STATED TASK 1: From the Portugal travel thread below, return the stretch from "Right now parking" through "(Jun 29, 2009)" verbatim.

GIVEN PASSAGE:

#####

Right now parking is a problem in Lagos near the old town due to the construction of a new parking garage, so if Four Seasons offers a tour there, you might want to do that rather than drive.  Otherwise, it can be very frustrating looking for a spot.

Wish we had known about the boat ride, Blues......


----------



## nerodog (Jun 29, 2009)

*lovely  portugal*

YOu will love it ! It has become my favorite place ! Lisbon is a wonderful city and I would suggest the hop on hop off tour bus for such a short time... Belem area with the monastery and the tower are great and the architecture is just breathtaking. GO up to the castle and see the beautiful view of the city! We took a day trip to Obidos, Fatima and Nazare with Inside Lisbon tours. They can really take you around to see alot  for one day .. .look on line. With regard to the Algarve, we went on a day trip tour which took us to Monchique mountain area. gorgeous and around the rock formations near Lagos... Went to to the lighthouse and the whole coast  is just beautiful...I would suggest driving or taking a day tour to see alot for the first time. You will love the four seasons, its clean and well located. Not far from the beach either , a trolley also runs from the resort if you choose not to drive. We found the food at the resort esp. the special theme meals and the lunches to be excellent in quality and authenticity for Portuguese food.Portugal is a lovely country with the friendliest people I have ever met travelling. When in Lisbon, just wander around the little streets and shops of Chiado and the Barrio Alto areas....go to a FADO show at night. Have fun !!!!

#####

DATA ENTRIES:

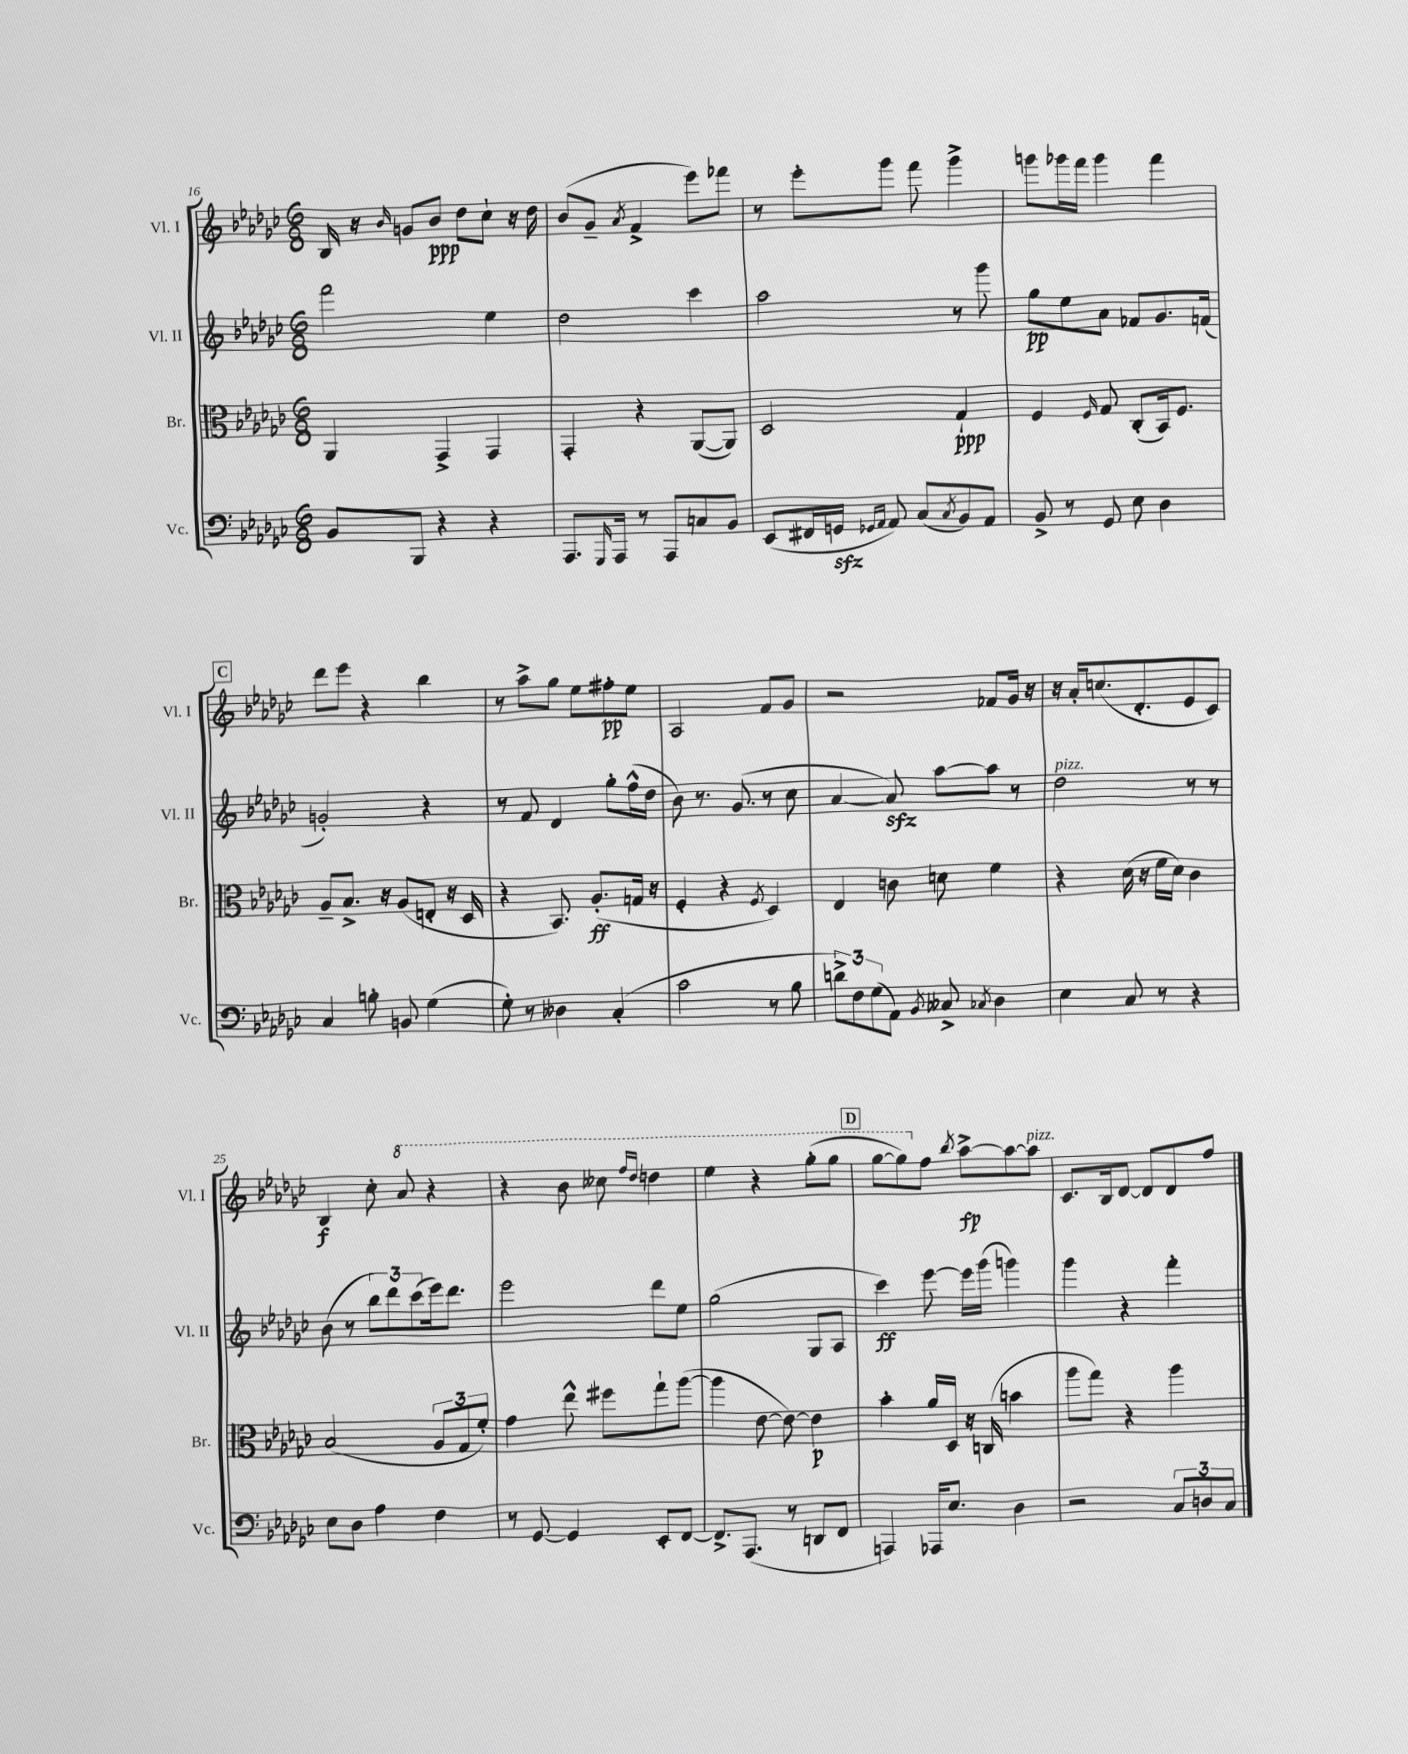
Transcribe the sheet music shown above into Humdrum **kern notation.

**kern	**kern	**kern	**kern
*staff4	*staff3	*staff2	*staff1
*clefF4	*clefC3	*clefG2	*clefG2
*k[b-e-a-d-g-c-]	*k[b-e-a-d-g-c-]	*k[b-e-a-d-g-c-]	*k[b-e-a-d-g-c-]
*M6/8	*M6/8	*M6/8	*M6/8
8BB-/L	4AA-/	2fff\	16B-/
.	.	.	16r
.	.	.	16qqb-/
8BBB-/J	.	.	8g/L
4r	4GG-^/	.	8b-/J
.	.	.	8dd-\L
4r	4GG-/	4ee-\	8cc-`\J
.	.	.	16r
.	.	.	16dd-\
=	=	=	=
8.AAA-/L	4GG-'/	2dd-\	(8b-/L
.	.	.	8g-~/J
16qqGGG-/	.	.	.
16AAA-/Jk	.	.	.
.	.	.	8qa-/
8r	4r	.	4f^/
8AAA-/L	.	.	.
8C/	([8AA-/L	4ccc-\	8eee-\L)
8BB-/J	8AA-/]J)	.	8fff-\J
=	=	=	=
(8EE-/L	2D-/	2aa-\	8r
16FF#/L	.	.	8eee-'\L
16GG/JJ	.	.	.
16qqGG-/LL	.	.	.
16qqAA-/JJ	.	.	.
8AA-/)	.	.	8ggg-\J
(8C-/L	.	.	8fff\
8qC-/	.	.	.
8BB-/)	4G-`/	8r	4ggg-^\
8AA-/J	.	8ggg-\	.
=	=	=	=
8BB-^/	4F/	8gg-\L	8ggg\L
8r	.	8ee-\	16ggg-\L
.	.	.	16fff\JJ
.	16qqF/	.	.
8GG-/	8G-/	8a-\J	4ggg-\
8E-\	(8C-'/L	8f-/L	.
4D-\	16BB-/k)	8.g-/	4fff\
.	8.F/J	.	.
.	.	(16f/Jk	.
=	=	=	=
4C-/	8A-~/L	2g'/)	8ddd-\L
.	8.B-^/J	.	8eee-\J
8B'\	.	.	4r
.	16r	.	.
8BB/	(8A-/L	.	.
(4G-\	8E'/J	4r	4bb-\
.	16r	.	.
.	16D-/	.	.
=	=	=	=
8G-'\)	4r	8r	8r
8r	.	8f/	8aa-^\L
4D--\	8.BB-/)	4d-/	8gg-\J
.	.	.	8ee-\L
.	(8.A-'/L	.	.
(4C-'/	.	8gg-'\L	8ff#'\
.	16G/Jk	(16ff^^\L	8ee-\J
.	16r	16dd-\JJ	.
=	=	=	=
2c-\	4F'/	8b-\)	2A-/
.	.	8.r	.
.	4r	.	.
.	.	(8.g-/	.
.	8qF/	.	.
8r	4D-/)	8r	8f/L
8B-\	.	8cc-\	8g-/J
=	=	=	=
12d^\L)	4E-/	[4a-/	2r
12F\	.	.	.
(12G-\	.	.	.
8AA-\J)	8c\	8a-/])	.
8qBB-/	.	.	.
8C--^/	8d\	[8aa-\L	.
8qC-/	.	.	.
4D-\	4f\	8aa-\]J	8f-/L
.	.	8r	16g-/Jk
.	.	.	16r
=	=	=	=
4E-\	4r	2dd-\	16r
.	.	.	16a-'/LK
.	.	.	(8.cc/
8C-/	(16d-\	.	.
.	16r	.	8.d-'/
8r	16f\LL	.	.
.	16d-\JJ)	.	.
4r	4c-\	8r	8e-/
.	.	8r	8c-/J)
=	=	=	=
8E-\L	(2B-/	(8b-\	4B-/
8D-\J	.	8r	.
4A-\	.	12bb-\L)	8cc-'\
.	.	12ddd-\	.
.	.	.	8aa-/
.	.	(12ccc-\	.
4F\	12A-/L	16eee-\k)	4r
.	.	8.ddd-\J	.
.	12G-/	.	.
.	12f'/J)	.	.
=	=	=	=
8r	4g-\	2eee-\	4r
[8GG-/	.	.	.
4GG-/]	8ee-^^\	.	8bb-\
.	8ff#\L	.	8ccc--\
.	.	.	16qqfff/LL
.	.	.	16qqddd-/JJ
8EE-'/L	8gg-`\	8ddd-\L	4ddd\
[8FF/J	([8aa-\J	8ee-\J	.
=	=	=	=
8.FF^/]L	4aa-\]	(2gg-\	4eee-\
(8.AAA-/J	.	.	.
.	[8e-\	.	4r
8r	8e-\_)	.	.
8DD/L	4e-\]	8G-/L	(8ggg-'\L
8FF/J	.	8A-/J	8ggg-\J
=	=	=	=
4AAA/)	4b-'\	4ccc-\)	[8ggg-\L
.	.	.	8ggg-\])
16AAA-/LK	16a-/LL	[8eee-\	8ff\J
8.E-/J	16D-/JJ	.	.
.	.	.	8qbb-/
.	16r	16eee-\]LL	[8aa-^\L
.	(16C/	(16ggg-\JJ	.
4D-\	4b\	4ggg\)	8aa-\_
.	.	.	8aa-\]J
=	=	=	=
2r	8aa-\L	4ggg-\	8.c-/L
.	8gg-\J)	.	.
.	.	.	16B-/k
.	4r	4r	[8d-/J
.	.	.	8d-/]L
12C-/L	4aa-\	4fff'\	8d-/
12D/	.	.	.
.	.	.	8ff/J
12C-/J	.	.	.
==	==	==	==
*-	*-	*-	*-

#####

STATED TASK 2: Return every line of the entries above that contains the string "kern".

EXERCISE ANSWER 1:
Right now parking is a problem in Lagos near the old town due to the construction of a new parking garage, so if Four Seasons offers a tour there, you might want to do that rather than drive.  Otherwise, it can be very frustrating looking for a spot.

Wish we had known about the boat ride, Blues......


----------



## nerodog (Jun 29, 2009)

EXERCISE ANSWER 2:
Transcribe the sheet music shown above into Humdrum **kern notation.
**kern	**kern	**kern	**kern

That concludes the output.